Opening venue Munich bears tragic scars
(Reuters)
Updated: 2006-06-08 14:08

In many ways, Munich 1972 was an object lesson in how not to handle a militant attack.

A series of blunders culminated in a bloody debacle at Fuerstenfeldbruck, an airbase where the Germans had provided the Palestinians with a getaway plane but planned to overpower them and free their Israeli hostages.

"We had never seen a terrorist, it was like something out of a bad TV cop film...We hadn't trained for that," recalls Heinz Hohensinn, 63, a Munich policeman who was part of the assault team but whose previous experience was limited to tackling robbers and drug dealers.

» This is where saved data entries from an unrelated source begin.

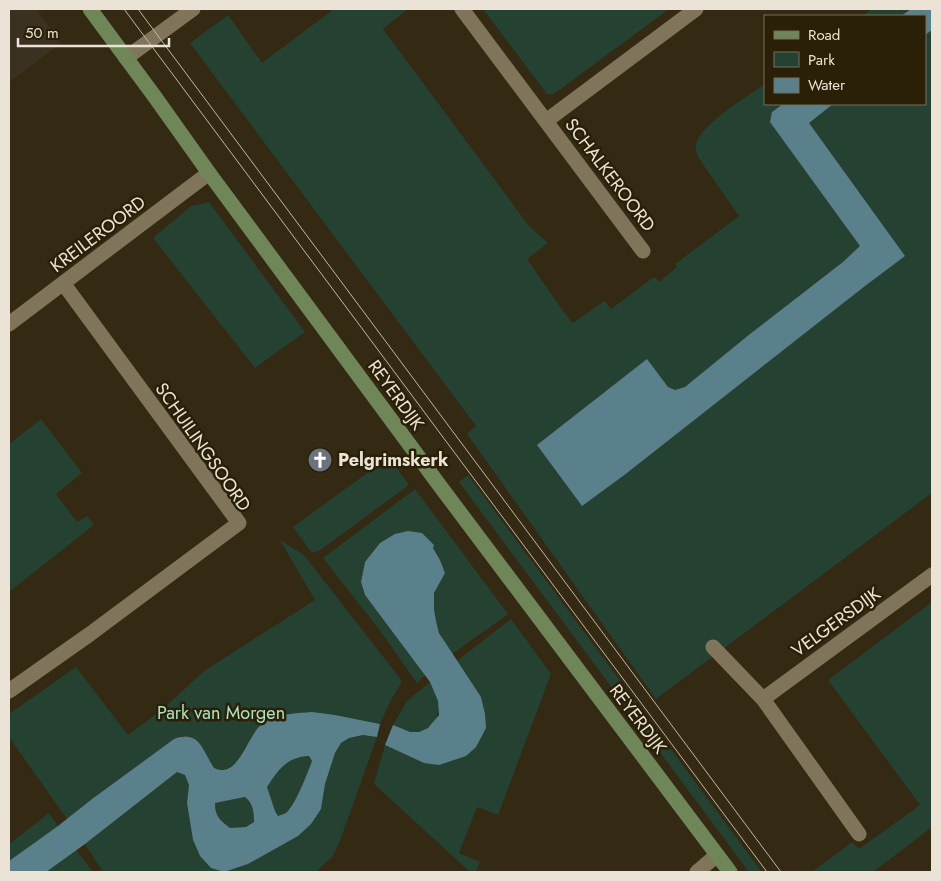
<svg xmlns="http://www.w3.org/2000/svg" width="941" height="881" font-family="Jost,sans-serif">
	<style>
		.education { fill: #3a3121 }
		.green { fill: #254131 }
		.water { fill: #5a808b; fill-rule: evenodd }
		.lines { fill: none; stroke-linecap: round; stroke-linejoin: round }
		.street { stroke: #80745a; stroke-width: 15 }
		.secondary { stroke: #6f8758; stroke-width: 15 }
		.tram { stroke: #bfb7a7; stroke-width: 1 }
		.labels { text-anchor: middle; stroke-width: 5; stroke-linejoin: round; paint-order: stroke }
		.street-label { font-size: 18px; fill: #ebe4d6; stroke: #2a2008 }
		.poi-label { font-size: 18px; font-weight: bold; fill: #ebe4d6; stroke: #2a2008; text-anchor: start }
		.park-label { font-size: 18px; fill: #aae3c1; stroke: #2a2008 }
	</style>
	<rect width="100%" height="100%" fill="#342912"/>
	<path class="education" d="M9 9H36L61 43 9 82Z"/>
	<path class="green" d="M334 9H408L383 29 529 226 548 243 527 259 563 311 573 323 604 301 611 309 654 277 659 282 677 267 675 264 739 216 698 157C697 153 695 148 696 145 698 126 749 95 765 84V104H925V16H862L872 9H932V493L656 699 467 434 476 426 190 43 228 15 262 63Z
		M483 9H669L554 94H547Z
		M209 202 305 332 255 368 153 238 191 206Z
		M41 419 82 473 56 494 77 522 87 516 94 525 9 592V444Z
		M389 457 409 485 319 551 312 553 293 527Z
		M468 475 761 871 759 872H749L459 482Z
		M415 489 508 614 452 654C440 635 430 619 434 595 436 587 441 580 445 573L440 560 433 548 365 562 361 582 365 595 425 675 417 683 381 632 323 558Z
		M280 540 304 555 402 681 391 700 380 724 335 715 268 719 254 733 236 763 229 768 222 770 214 768 209 761 204 749 191 737 182 736 174 739 92 799 67 819 9 737V714L76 667 128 735 164 708 204 671 315 600Z
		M932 602V827L873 872H812L852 842 859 849 920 805 828 680Z
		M511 619 551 674 498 815 477 807 459 853 480 862 476 872H470L374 784 385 745 424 763 481 697 457 661Z
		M430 682C432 688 436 694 438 701 442 717 429 733 412 732 406 732 399 728 393 725L407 701Z
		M363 735 377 737 341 838 333 856 316 872H103L85 844 177 772 186 775 189 785 187 803 193 840 200 856 224 872 248 864 298 836 321 809 325 784 335 753 341 743 349 738Z
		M309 756 312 761C307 774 296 804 286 813 284 814 281 815 278 816L275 812 267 787C278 770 287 757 309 756Z
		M245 797C253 803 254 812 254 822L246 827 230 828C219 819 215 818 215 803Z
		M49 813 58 826 9 861V844Z
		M76 850 93 872H46Z"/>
	<path class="water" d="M911 9H932V30L925 35V16H901Z
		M783 104H833L809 123 905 256 865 286 623 476 582 506 537 445 647 359 668 387 675 390 685 387 750 334 843 262 860 246 770 122 772 112Z
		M408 531 422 533 434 545 433 548 440 560 445 573 434 593V610L436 621 439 633 481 697 485 714 486 728 476 747 466 756 439 765 424 763 385 745 393 725 410 732H419L428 728 439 715 438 701 430 682 365 595 361 582 365 562 380 543 395 534Z
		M312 712 335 715 380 724 377 737 363 735 349 738 341 743 335 753 325 784 321 809 311 824 298 836 248 864 224 872 211 868 200 856 193 840 187 803 189 785 185 775 177 772 85 844 46 872H9V861L58 826 92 799 174 739C200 729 203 752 214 768 217 769 219 770 222 770 243 770 249 727 269 719 281 714 299 713 312 712ZM309 756 312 761C307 774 296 804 286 813 284 814 281 815 278 816L275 811 267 787C278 770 287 757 309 756ZM245 797C253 803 254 812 254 822L246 827 230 828C220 820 215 817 215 803Z"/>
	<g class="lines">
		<path class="street" d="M462 9 643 251
			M126 58 193 9
			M546 121 696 9
			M9 324 209 173
			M713 647 763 699 859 834
			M9 691 90 634 239 523 63 283
			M763 699 932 575
			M697 872 717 855"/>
		<path class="secondary" d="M90 9 155 97 209 173 440 486 730 872"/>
		<path class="tram" d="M124 9 767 872
			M138 9 781 872"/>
	</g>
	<defs>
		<symbol id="church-disc" viewBox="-11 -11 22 22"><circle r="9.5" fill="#6b7280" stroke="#2a2008"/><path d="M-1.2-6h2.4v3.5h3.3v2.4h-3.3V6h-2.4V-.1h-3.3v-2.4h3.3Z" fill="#fff"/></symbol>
	</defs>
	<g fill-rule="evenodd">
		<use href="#church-disc" x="306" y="446" width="28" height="28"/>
	</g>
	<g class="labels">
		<g class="street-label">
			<text transform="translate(610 175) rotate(53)" y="6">SCHALKEROORD</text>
			<text transform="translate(98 234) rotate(-37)" y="6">KREILEROORD</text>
			<text transform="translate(396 395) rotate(54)" y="6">REYERDIJK</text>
			<text transform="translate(203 447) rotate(55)" y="6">SCHUILINGSOORD</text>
			<text transform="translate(836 622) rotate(-36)" y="6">VELGERSDIJK</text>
			<text transform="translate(638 719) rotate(53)" y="6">REYERDIJK</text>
		</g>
		<g class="poi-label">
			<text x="338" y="466">Pelgrimskerk</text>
		</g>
		<g class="park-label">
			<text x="221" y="719">Park van Morgen</text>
		</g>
	</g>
	<rect width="941" height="881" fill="none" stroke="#ebe4d6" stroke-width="20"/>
	<rect x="764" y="15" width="162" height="90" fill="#2a2008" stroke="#776e5a"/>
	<rect x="774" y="31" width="25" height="8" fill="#6f8758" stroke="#776e5a"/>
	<text x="808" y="40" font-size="15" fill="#ebe4d6">Road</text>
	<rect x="774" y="52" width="25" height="15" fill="#254131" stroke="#776e5a"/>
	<text x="808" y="65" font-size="15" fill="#ebe4d6">Park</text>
	<rect x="774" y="78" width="25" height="15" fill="#5a808b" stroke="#776e5a"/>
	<text x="808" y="90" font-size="15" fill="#ebe4d6">Water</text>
	<path d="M18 38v8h151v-8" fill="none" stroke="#ebe4d6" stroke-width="2.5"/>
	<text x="25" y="38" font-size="15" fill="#ebe4d6" stroke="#2a2008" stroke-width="4" paint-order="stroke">50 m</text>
</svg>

"The fully fuelled plane was standing there ready to take off, as the terrorists demanded," he told Reuters.

"We were supposed to overwhelm the terrorists in the aircraft before it took off, but that was a short-term emergency plan and it was abandoned as too risky because the leader had a hand grenade and we would all have been blown up with the plane. Then the shooting started..."

All the hostages were killed in the carnage, along with a German policeman and five of the kidnappers.

Security analyst Rolf Tophoven said Germany's desire to present a friendly face to the world at Munich -- in contrast to the Nazi-hosted Olympics in Berlin 36 years earlier -- was partly to blame for the lack of preparedness.

"The trauma of the Hitler Olympiad was in the minds of the German organisers...Security was low-profile in Munich because no one wanted to stir memories of German police and armed troops in 1936," he said.

Another generation on, and with the U.S.-led war on terrorism nearly five years old, German security is forewarned, better equipped and confident it can throw a great sporting party for the world.

"The training, weapons and technical equipment are all very different today...There's a lot more understanding of security and controls. The hospitality won't be dampened if the security is cranked up," Hohensinn said.

Officials believe they can show off their country as a fun-loving, welcoming host and keep the tournament safe without smothering it with security.

"We have our tournament motto -- "A Time to Make Friends" -- and that means above all that sportsmen and fans from all over the world will feel safe," Interior Minister Wolfgang Schaeuble said this week. "We need security for a joyful and happy World Cup."